Ensuite, le Tribunal a conclu à l’absence de violation de la libre circulation des capitaux consacrée à l’article 63, paragraphe 1, TFUE, en jugeant que, en l’espèce, les mesures mises en œuvre par la loi no 4050/2012 étaient justifiées par des raisons impérieuses d’intérêt général, dans la mesure où les circonstances à l’origine de cette loi étaient réellement exceptionnelles car, en l’absence de restructuration, un défaut de paiement, à tout le moins sélectif, à court terme de la République hellénique était une perspective crédible. De même, les mesures en cause visaient à assurer la stabilité du système bancaire de la zone euro dans son ensemble. En outre, les requérants n’ont pas démontré que lesdites mesures étaient disproportionnées. Elles ont permis de rétablir la stabilité du système bancaire de la zone euro dans son ensemble et il n’est pas démontré qu’elles allaient au-delà de ce qui était nécessaire pour rétablir ladite stabilité. En particulier, la participation des créanciers privés à l’échange de titres de créance grecs sur une base exclusivement volontaire, comme le préconisent les requérants, n’aurait pas permis d’assurer le succès de cet échange de titres. En effet, en ne garantissant pas un traitement égalitaire entre les créanciers privés, peu de ces créanciers auraient accepté ledit échange compte tenu de l’aléa moral qu’il impliquait, à savoir qu’ils supporteraient les conséquences des risques pris par les créanciers qui ne participaient pas à l’échange de titres de créance grecs.

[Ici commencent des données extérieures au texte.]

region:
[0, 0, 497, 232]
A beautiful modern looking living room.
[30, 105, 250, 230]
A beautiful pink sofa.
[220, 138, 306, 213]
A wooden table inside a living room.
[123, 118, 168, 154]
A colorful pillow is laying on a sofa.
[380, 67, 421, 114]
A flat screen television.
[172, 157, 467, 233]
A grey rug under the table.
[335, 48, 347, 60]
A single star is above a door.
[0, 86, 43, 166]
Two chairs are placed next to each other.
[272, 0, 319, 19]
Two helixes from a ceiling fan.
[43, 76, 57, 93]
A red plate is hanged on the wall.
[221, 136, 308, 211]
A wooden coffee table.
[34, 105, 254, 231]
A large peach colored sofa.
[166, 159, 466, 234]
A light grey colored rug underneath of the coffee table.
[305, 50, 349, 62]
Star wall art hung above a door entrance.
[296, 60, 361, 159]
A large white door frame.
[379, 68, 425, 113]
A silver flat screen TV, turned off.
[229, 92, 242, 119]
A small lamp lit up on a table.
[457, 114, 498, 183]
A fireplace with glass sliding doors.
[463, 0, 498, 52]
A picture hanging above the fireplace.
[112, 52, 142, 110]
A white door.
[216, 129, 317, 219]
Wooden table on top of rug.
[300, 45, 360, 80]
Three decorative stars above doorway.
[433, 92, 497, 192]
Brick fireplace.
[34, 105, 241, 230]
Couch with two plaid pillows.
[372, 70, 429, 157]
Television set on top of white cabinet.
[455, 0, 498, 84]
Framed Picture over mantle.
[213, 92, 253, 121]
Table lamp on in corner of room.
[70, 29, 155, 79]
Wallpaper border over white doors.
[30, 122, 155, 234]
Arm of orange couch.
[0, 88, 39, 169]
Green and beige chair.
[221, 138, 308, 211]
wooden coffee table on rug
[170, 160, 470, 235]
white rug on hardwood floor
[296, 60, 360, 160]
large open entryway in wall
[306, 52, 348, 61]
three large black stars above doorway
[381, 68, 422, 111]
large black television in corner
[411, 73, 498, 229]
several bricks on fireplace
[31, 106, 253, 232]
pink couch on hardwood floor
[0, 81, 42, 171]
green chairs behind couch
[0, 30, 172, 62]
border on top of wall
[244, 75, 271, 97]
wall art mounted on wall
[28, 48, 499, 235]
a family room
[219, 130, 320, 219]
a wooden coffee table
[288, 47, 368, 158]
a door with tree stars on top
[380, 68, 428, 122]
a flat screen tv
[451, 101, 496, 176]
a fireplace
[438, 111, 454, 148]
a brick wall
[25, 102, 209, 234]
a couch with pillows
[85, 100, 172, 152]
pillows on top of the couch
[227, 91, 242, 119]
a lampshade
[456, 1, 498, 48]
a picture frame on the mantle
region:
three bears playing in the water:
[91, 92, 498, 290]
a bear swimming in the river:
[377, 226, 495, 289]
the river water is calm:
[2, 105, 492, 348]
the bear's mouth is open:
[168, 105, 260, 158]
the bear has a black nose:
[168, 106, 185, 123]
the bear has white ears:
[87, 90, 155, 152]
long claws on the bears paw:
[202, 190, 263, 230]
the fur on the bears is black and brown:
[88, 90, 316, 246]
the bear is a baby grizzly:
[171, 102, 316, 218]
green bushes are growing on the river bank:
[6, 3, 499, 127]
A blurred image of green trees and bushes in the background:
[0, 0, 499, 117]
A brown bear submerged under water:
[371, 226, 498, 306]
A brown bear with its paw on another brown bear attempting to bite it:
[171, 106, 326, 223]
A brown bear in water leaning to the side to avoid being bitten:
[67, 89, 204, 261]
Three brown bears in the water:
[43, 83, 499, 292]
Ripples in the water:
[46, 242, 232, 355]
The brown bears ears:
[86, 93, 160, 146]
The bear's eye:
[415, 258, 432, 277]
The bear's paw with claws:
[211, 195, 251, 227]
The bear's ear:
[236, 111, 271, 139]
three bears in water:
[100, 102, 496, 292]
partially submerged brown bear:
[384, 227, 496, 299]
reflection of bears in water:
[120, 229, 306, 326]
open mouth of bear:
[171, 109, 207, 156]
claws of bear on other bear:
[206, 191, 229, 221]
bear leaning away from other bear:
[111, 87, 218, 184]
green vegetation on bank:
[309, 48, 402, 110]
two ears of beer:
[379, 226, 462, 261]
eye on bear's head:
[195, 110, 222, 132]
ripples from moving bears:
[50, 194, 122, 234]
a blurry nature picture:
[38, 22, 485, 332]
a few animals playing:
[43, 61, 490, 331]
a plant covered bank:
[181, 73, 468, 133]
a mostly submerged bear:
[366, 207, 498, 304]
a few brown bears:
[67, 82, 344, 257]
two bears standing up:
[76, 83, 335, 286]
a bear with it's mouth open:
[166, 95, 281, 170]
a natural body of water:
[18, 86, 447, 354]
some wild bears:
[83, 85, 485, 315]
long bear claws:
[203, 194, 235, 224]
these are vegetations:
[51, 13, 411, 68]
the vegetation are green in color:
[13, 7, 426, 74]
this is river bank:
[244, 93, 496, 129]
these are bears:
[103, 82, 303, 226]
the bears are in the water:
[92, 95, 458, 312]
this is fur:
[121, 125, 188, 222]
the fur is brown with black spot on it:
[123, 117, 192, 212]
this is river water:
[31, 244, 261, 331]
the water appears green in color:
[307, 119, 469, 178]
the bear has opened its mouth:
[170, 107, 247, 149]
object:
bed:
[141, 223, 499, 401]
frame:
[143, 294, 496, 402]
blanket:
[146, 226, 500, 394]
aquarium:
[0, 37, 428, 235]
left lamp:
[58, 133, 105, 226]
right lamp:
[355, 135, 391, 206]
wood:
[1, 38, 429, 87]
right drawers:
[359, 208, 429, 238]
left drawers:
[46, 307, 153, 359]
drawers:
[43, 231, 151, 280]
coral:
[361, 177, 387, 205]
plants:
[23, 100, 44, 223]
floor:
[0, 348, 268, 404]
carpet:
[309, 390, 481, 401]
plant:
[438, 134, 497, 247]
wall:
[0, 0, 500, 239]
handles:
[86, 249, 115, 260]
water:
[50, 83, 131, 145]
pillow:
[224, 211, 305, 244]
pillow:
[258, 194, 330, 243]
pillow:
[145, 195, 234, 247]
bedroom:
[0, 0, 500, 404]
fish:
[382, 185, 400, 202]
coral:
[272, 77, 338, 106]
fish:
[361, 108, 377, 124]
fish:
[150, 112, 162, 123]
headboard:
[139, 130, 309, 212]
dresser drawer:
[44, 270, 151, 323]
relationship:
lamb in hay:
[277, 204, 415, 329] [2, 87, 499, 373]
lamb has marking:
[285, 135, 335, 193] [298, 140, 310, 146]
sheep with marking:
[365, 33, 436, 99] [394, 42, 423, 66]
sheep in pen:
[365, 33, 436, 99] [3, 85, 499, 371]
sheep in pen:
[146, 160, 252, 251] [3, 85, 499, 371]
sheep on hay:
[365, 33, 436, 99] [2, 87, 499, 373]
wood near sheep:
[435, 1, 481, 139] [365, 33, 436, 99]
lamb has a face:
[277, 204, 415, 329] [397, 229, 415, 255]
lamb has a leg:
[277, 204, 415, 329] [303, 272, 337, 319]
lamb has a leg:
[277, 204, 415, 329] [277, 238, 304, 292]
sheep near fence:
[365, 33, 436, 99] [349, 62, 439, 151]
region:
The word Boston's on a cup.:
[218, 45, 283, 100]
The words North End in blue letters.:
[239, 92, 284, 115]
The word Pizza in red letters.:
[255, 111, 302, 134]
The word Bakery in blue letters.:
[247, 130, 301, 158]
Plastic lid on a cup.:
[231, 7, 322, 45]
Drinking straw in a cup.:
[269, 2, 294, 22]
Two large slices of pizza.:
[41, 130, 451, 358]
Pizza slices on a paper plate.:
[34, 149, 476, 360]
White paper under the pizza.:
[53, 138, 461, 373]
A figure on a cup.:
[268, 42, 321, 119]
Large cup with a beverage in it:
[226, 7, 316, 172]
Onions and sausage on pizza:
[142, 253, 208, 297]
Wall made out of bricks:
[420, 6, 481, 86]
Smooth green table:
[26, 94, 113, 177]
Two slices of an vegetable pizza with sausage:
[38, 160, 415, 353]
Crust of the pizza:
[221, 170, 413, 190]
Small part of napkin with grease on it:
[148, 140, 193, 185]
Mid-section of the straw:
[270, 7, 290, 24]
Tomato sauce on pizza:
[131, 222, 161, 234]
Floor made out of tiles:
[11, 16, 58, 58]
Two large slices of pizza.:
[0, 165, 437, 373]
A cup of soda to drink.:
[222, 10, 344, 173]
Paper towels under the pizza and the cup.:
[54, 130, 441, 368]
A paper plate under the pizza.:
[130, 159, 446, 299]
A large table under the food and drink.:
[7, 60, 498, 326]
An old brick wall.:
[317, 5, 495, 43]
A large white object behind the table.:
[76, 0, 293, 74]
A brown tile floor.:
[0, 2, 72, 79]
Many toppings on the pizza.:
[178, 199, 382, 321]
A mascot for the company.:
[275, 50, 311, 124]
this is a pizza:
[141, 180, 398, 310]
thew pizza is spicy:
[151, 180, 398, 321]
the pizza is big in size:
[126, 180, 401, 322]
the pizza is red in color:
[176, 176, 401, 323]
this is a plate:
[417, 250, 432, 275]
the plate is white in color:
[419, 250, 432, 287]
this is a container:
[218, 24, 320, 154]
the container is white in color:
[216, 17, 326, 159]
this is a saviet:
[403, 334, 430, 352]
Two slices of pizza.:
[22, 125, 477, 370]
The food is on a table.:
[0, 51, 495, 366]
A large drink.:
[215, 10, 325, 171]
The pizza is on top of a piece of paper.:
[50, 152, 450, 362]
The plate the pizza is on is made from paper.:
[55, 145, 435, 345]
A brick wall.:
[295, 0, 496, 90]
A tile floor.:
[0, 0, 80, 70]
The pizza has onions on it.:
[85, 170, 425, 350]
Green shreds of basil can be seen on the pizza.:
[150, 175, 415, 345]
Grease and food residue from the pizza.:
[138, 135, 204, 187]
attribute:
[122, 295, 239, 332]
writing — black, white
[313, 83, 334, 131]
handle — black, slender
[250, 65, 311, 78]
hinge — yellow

Enfin, le Tribunal a estimé que les requérants invoquaient à tort l’existence d’une illégalité engageant la responsabilité de la BCE à leur égard en raison de l’absence de dénonciation par la BCE de l’article 124 TFUE. En effet, l’article 124 TFUE interdit toute mesure, ne reposant pas sur des considérations d’ordre prudentiel, accordant notamment aux États membres un accès privilégié aux institutions financières afin d’inciter les États membres à respecter une politique budgétaire saine en évitant qu’un financement monétaire des déficits publics ou un accès privilégié des autorités publiques aux marchés financiers ne conduise à un endettement excessif ou à des déficits excessifs des États membres. Or, la loi no 4050/2012 n’a pas pour objet de creuser l’endettement de la République hellénique mais, au contraire, de le réduire, eu égard à son caractère excessif, en dévalorisant les titres détenus par les requérants. En outre, le projet de loi contribuait à préserver tant les finances publiques grecques que la stabilité du système financier de la zone euro. En tout état de cause, l’article 124 TFUE ne vise pas à protéger les requérants et ne leur confère pas de droits.


1      Avis de la BCE, du 17 février 2012, sur les conditions des titres émis ou garantis par l’État grec (CON/2012/12).


2      Décision du Conseil 98/415/CE, du 29 juin 1998, relative à la consultation de la Banque centrale européenne par les autorités nationales au sujet de projets de réglementation.


3      Convention de Vienne sur le droit des traités, du 23 mai 1969 (Recueil des traités des Nations unies, vol. 1155, p. 331).